On a wooded campus in Falls Church, Va., Inova Health System has executives in its integrated provider network and its insurance joint venture with Aetna working alongside each other on one floor of a building. It's part of the system's $27 million investment in establishing an insurance arm and an accountable care program.
The physical proximity between leaders of Inova's Signature Partners Provider Network and its insurance joint venture Innovation Health underscores the increasing overlap in operations between hospitals, doctors and insurers as accountable care takes hold across the healthcare market.

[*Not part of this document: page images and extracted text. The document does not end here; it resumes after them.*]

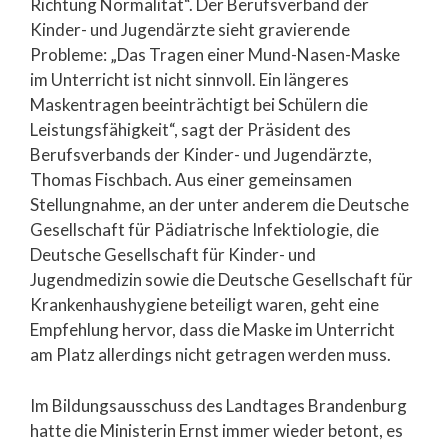
Richtung Normalität“. Der Berufsverband der
Kinder- und Jugendärzte sieht gravierende
Probleme: „Das Tragen einer Mund-Nasen-Maske
im Unterricht ist nicht sinnvoll. Ein längeres
Maskentragen beeinträchtigt bei Schülern die
Leistungsfähigkeit“, sagt der Präsident des
Berufsverbands der Kinder- und Jugendärzte,
Thomas Fischbach. Aus einer gemeinsamen
Stellungnahme, an der unter anderem die Deutsche
Gesellschaft für Pädiatrische Infektiologie, die
Deutsche Gesellschaft für Kinder- und
Jugendmedizin sowie die Deutsche Gesellschaft für
Krankenhaushygiene beteiligt waren, geht eine
Empfehlung hervor, dass die Maske im Unterricht
am Platz allerdings nicht getragen werden muss.
Im Bildungsausschuss des Landtages Brandenburg
hatte die Ministerin Ernst immer wieder betont, es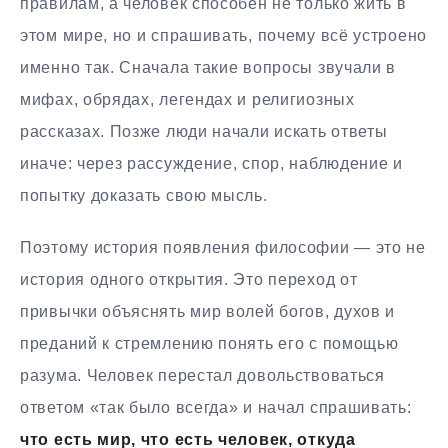
правилам, а человек способен не только жить в
этом мире, но и спрашивать, почему всё устроено
именно так. Сначала такие вопросы звучали в
мифах, обрядах, легендах и религиозных
рассказах. Позже люди начали искать ответы
иначе: через рассуждение, спор, наблюдение и
попытку доказать свою мысль.
Поэтому история появления философии — это не
история одного открытия. Это переход от
привычки объяснять мир волей богов, духов и
преданий к стремлению понять его с помощью
разума. Человек перестал довольствоваться
ответом «так было всегда» и начал спрашивать:
что есть мир, что есть человек, откуда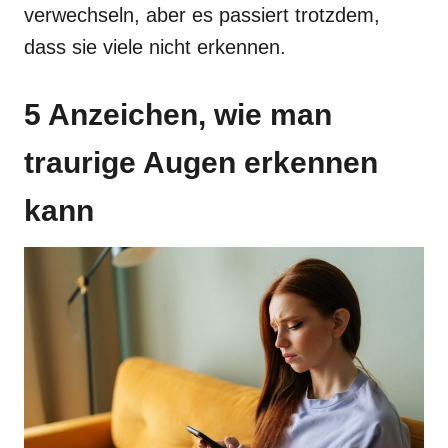
verwechseln, aber es passiert trotzdem,
dass sie viele nicht erkennen.
5 Anzeichen, wie man
traurige Augen erkennen
kann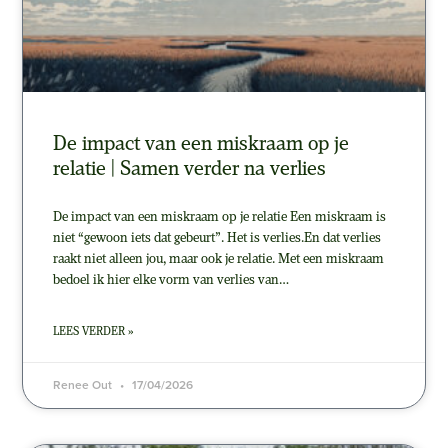
De impact van een miskraam op je
relatie | Samen verder na verlies
De impact van een miskraam op je relatie Een miskraam is
niet “gewoon iets dat gebeurt”. Het is verlies.En dat verlies
raakt niet alleen jou, maar ook je relatie. Met een miskraam
bedoel ik hier elke vorm van verlies van…
LEES VERDER »
Renee Out
17/04/2026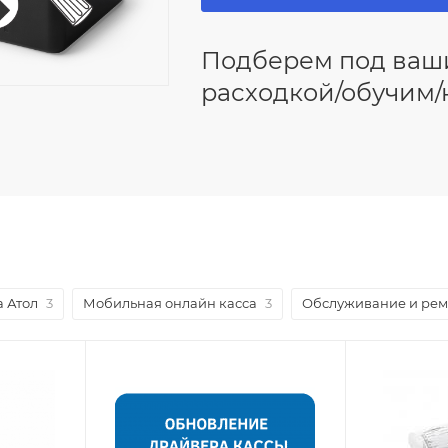
Подберем под ваш
расходкой/обучим
а Атол
3
Мобильная онлайн касса
3
Обслуживание и рем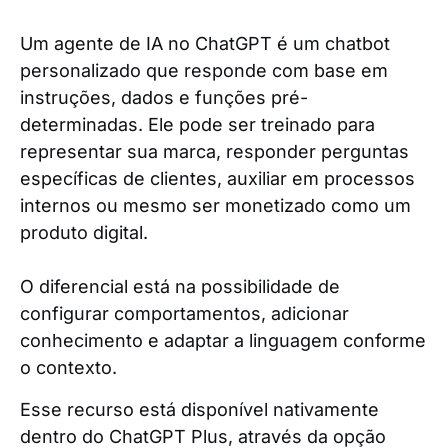
Um agente de IA no ChatGPT é um chatbot
personalizado que responde com base em
instruções, dados e funções pré-
determinadas. Ele pode ser treinado para
representar sua marca, responder perguntas
específicas de clientes, auxiliar em processos
internos ou mesmo ser monetizado como um
produto digital.
O diferencial está na possibilidade de
configurar comportamentos, adicionar
conhecimento e adaptar a linguagem conforme
o contexto.
Esse recurso está disponível nativamente
dentro do ChatGPT Plus, através da opção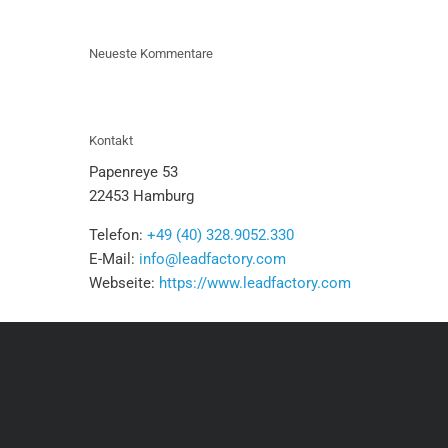
Neueste Kommentare
Kontakt
Papenreye 53
22453 Hamburg
Telefon:
+49 (40) 328.9052.330
E-Mail:
info@leadfactory.com
Webseite:
https://www.leadfactory.com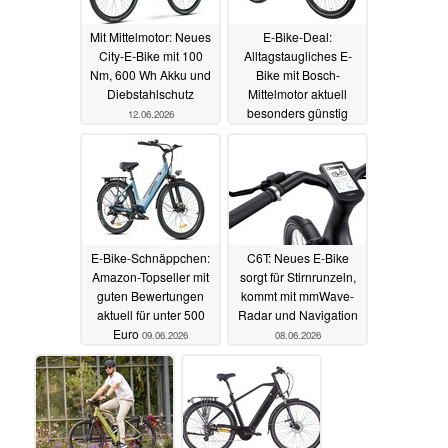
Mit Mittelmotor: Neues
E-Bike-Deal:
City‑E‑Bike mit 100
Alltagstaugliches E-
Nm, 600 Wh Akku und
Bike mit Bosch-
Diebstahlschutz
Mittelmotor aktuell
besonders günstig
12.06.2026
11.06.2026
E-Bike-Schnäppchen:
C6T: Neues E-Bike
Amazon-Topseller mit
sorgt für Stirnrunzeln,
guten Bewertungen
kommt mit mmWave-
aktuell für unter 500
Radar und Navigation
Euro
09.06.2026
08.06.2026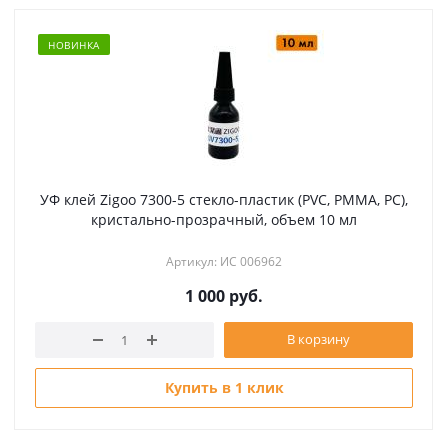
НОВИНКА
УФ клей Zigoo 7300-5 стекло-пластик (PVC, PMMA, PC),
кристально-прозрачный, объем 10 мл
Артикул: ИС 006962
1 000
руб.
В корзину
Купить в 1 клик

“Traditionally, hospitals, payers and physicians have been adversaries,” said Dr. Matthew Poffenroth, chief medical officer of Signature Partners. “This is the exact opposite of that. Now, we're all equally at risk for the quality of care and for the dollar. We have complete alignment of incentives.”
Perhaps not complete alignment, but definitely closer than before. The Inova ACO is one of hundreds of private-sector ACOs taking shape across the country as insurers and health systems test new financial incentive models to reduce costs and improve care. ACOs in the private sector have grown more rapidly and show more diversity than in Medicare, though not all provider systems have made investments and embraced financial risk contracting to the same degree as Inova. For some, these deals will prepare providers and payers for fully capitated arrangements in which providers are paid a global fee per member for managing an enrolled population's healthcare.
Roughly 14 million Americans are covered under commercial accountable care contracts, compared with 7.8 million in Medicare ACOs and 1.7 million in Medicaid ACOs, according to Leavitt Partners, a healthcare consulting firm that tracks ACO developments. More than 100 private insurers and employers have entered ACO contracts. Growth of private-sector ACOs has varied significantly by region and market. That commercial ACO growth comes as Medicare nears the end of its first round of accountable care contracts and the CMS grapples with regulatory constraints and seeks to keep hospitals and physician groups participating. Private-sector ACO participants have greater leeway to negotiate key details such as incentive structures, benefit designs, quality targets and which patients are attributed to the ACO. Private-market efforts can customize ACO agreements to each provider, with the ability to work through operational issues.
“It's not the monopsony Medicare that's (dictating) the rules,” said David Muhlestein, Leavitt's senior director of research and development. “It's more a negotiation between organizations with equal bargaining power.” He said the structure and details of private-sector ACOs vary so much that it's hard to even generalize about what a private-sector ACO is.